Tasting God’s Goodness
I sought the LORD, and he answered me;
he delivered me from all my fears.
Those who look to him are radiant;
their faces are never covered with shame.
This poor man called, and theLORD heard him;
he saved him out of all his troubles.
The angel of theLORD encamps around those who fear him,
and he delivers them.
Taste and see that theLORD is good;
blessed is the one who takes refuge in him.
Psalm 34:4-8
This radiant psalm of praise and confidence comes from a most unlikely time in the life of David. He was driven by fear and unbelief. The psalm’s superscript (not printed here) gives a hint of David’s spiritual decline. In the superscript David records that he wrote this after he “feigned madness before Abimelech, so that he drove him out, and he went away”. David wants no cover up! He writes to tell us of God’s goodness to him at his lowest, and of how we too can taste and see that the Lord is good!
The sad background of this psalm is laid out in detail in I Samuel 21. There we see David panic, fleeing from the armies of King Saul straight into the enemy camp of the Philistines. From the frying pan into the fire, David stops believing that the Lord will protect him. The same Philistines who had once fled from David he now tries to enlist as allies in his flight from King Saul. But soon David comes to fear the Philistines and feigns insanity to facilitate his escape from them. Pretending madness, David “scratched marks on the doors of the gate, and let his spittle run down his beard” (I Samuel 21:13). Hardly the gallant warrior we have come to know and love! Left with nowhere to run, David flees to the wilderness and holds up in a cave (I Samuel 22:1-3).

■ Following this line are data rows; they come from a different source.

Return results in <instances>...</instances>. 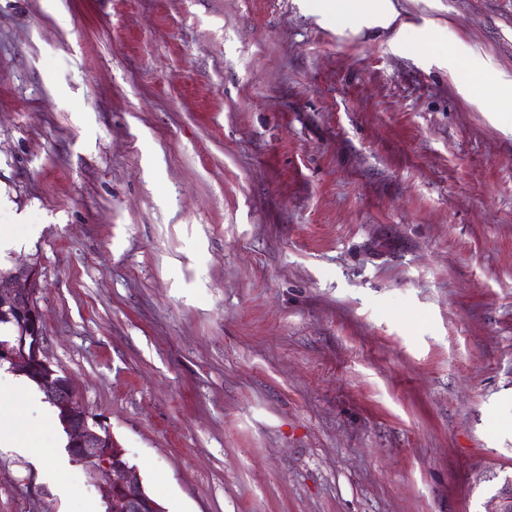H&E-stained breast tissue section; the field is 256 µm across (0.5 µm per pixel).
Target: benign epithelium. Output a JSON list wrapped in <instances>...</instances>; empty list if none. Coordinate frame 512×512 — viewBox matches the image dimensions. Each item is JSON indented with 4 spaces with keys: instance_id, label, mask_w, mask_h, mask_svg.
<instances>
[{
    "instance_id": "obj_1",
    "label": "benign epithelium",
    "mask_w": 512,
    "mask_h": 512,
    "mask_svg": "<svg viewBox=\"0 0 512 512\" xmlns=\"http://www.w3.org/2000/svg\"><path fill=\"white\" fill-rule=\"evenodd\" d=\"M37 277V267L25 265L17 268L12 279L0 281V311L7 309L29 319L21 349L7 348L0 352V357L15 368L37 375L46 399L64 413L78 461L104 485V501L117 512H165L145 493L137 469L123 463L126 452L113 440L108 428L101 425L95 429L89 425L86 413L79 408L71 379L60 376L58 366L47 357L43 320L34 301ZM494 500L493 512H512L511 479Z\"/></svg>"
}]
</instances>
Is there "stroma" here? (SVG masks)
I'll return each mask as SVG.
<instances>
[{
  "mask_svg": "<svg viewBox=\"0 0 512 512\" xmlns=\"http://www.w3.org/2000/svg\"><path fill=\"white\" fill-rule=\"evenodd\" d=\"M0 0V228L165 512H492L512 0ZM0 451V512H101ZM317 7L336 16L338 20L368 19L375 25L387 28L399 19V12L392 0H316Z\"/></svg>",
  "mask_w": 512,
  "mask_h": 512,
  "instance_id": "1",
  "label": "stroma"
}]
</instances>
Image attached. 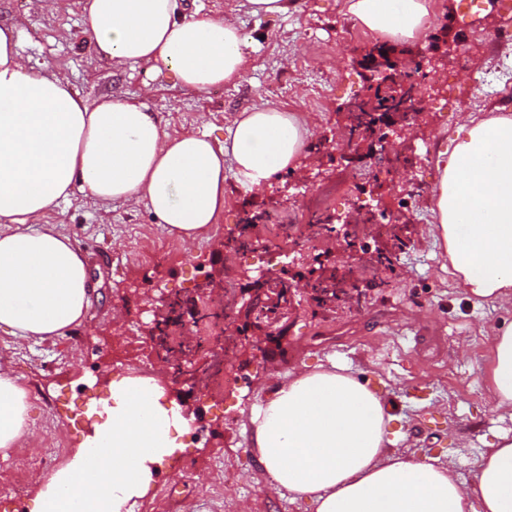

The future has never looked so bleak for David as it does in this cave. Yet, it is precisely in this cave that David is moved by God’s Spirit to write this testimony to God’s goodness.
Writing from his own brokenness David cries: “This poor man called.” Until we realize we are broken beyond our ability to “fix it”, we seldom call out to God for deliverance. David had feared Saul, and then the Philistines, but when he called out to God, the Lord “answered me; he delivered me from all my fears”. David wants readers to know that if they will only look to God in times of trouble, they will be “radiant” and “their faces are never covered with shame”.
In his wilderness cave David now knows that he has a guard watching over him: “The angel of the LORD encamps around those who fear him, and he delivers them.” Bible scholars point out that in the Old Testament “the angel of the Lord” is the Second Person of the Trinity, the pre-incarnate Christ (Genesis 16:7-14; 48:16; Judges 6:11-23; 13:22-23; Zechariah 3:1-3). With eyes of faith David sees that it is the Lord Himself surrounding and protecting him, not only him, but all of God’s trusting people.
David calls on all who are in any kind of trouble or distress to experience for themselves the Lord’s goodness: “Taste and see that the LORD is good”. Taste the Lord’s goodness yourself! Find out in your experience! Try God’s goodness for yourselves and experience it as one would taste a new food. For, “blessed is the one who takes refuge in him.”
Perhaps, like David, you find yourself in a wilderness. Whether your wilderness is the result of your sin or the sin of others, do not let your wilderness keep you from God. Rather, let this time drive you to the Lord who watches over and cares for you. “Taste and see that the LORD is good”.